Logo Header Antaranews Jateng

Pengamat: Kegiatan penelitian harus ikuti perjanjian alih material

Sabtu, 25 Maret 2023 13:11 WIB
Image Print
Pengamat sosial ekonomi perikanan dari Universitas Jenderal Soedirman (Unsoed) Purwokerto Teuku Junaidi. ANTARA/Dokumentasi Pribadi
Purwokerto (ANTARA) - Pengamat sosial ekonomi perikanan dari Universitas Jenderal Soedirman (Unsoed) Purwokerto Teuku Junaidi mengatakan kegiatan penelitian yang dilakukan oleh para peneliti harus mengikuti prosedur material transfer agreement (MTA) atau perjanjian alih material.

"Peneliti yang tidak mengikuti prosedur MTA dapat merugikan negara.

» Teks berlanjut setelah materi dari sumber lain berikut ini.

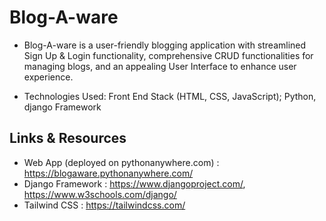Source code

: # Blog-A-ware

- Blog-A-ware is a user-friendly blogging application with streamlined Sign
Up & Login functionality, comprehensive CRUD functionalities for managing blogs,
and an appealing User Interface to enhance user experience.

- Technologies Used: Front End Stack (HTML, CSS, JavaScript); Python, django Framework

## Links & Resources 

- Web App (deployed on pythonanywhere.com) : https://blogaware.pythonanywhere.com/
- Django Framework : https://www.djangoproject.com/, https://www.w3schools.com/django/
- Tailwind CSS : https://tailwindcss.com/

Oleh karena itu, pemerintah harus lebih ketat mengawasi sumber daya hayati dari tangan 'nakal' yang mengambil material untuk alasan penelitian," katanya di Purwokerto, Kabupaten Banyumas, Jawa Tengah, Sabtu.

Menurut dia, hingga saat ini sumber daya hayati Indonesia masih menjadi incaran para peneliti asing.

Namun dengan adanya pengawasan dan izin khusus bagi peneliti asing yang melakukan penelitian di Indonesia, lanjut dia, hal itu membuat para peneliti asing harus bekerja sama dengan perguruan tinggi atau instansi terkait.

Ia mengatakan sebagian peneliti asing itu mengambil jalan praktis dengan mengundang peneliti kita ke negaranya dengan membawa sampel dari Indonesia.

Akan tetapi pada kenyataannya, kata dia, pemerintah lengah dalam mengawasi "hilangnya" sumber daya hayati Indonesia yang dibawa keluar untuk kepentingan penelitian mahasiswa atau dosen tersebut.

"Pertanyaannya apakah ada keuntungan bagi Indonesia?. Pemerintah harus hati-hati terhadap incaran peneliti asing dan negara asing dengan memanfaatkan sumber daya hayati kita yang diteliti untuk kepentingan asing," katanya menegaskan.

Di sisi lain, kata dia, mahasiswa atau dosen dari Indonesia membawa material dari Tanah Air ke luar negeri untuk keperluan riset bersama profesornya.

Namun saat hasil penelitian dipublikasikan, lanjut dia, tidak disebutkan daerah asal material atau lokasi sampel diambil, selain tidak ada izin dari pemerintah setempat atau instansi terkait.

"Pada saat para peneliti Indonesia menemukan potensi atau pemanfaatan sumber daya hayati untuk dipublikasikan dan diterapkan, tentunya pihak luar sudah terlebih dahulu melakukannya," kata dosen Program Studi Manajemen Sumber Daya Perairan Fakultas Perikanan dan Ilmu Kelautan (FPIK) Unsoed itu.

Artinya, kata dia, peneliti Indonesia kalah selangkah dari peneliti asing yang sudah mendapatkan materialnya untuk diteliti sebelum dilakukan peneliti Indonesia.

Menurut dia, hal itu menunjukkan kurang pekanya peneliti Indonesia yang tanpa disadari telah dimanfaatkan untuk kepentingan asing.

Ia mengatakan kondisi pesisir Indonesia yang luas dan dengan potensi lautnya yang kaya sebagai kekayaan pangan, harus mampu dijaga karena sangat berbahaya jika dibawa ke luar negeri untuk bahan riset tanpa adanya izin dari pemerintah.

"Tidak sensitifnya peneliti akan mengakibatkan sumber daya hayati dicuri secara legal melalui kerja sama beasiswa atau postdoctoral. Dosen yang bangga melakukan penelitian bersama terkadang lebih untuk kepentingan pribadi, baik untuk karier, koin, maupun poin," jelasnya.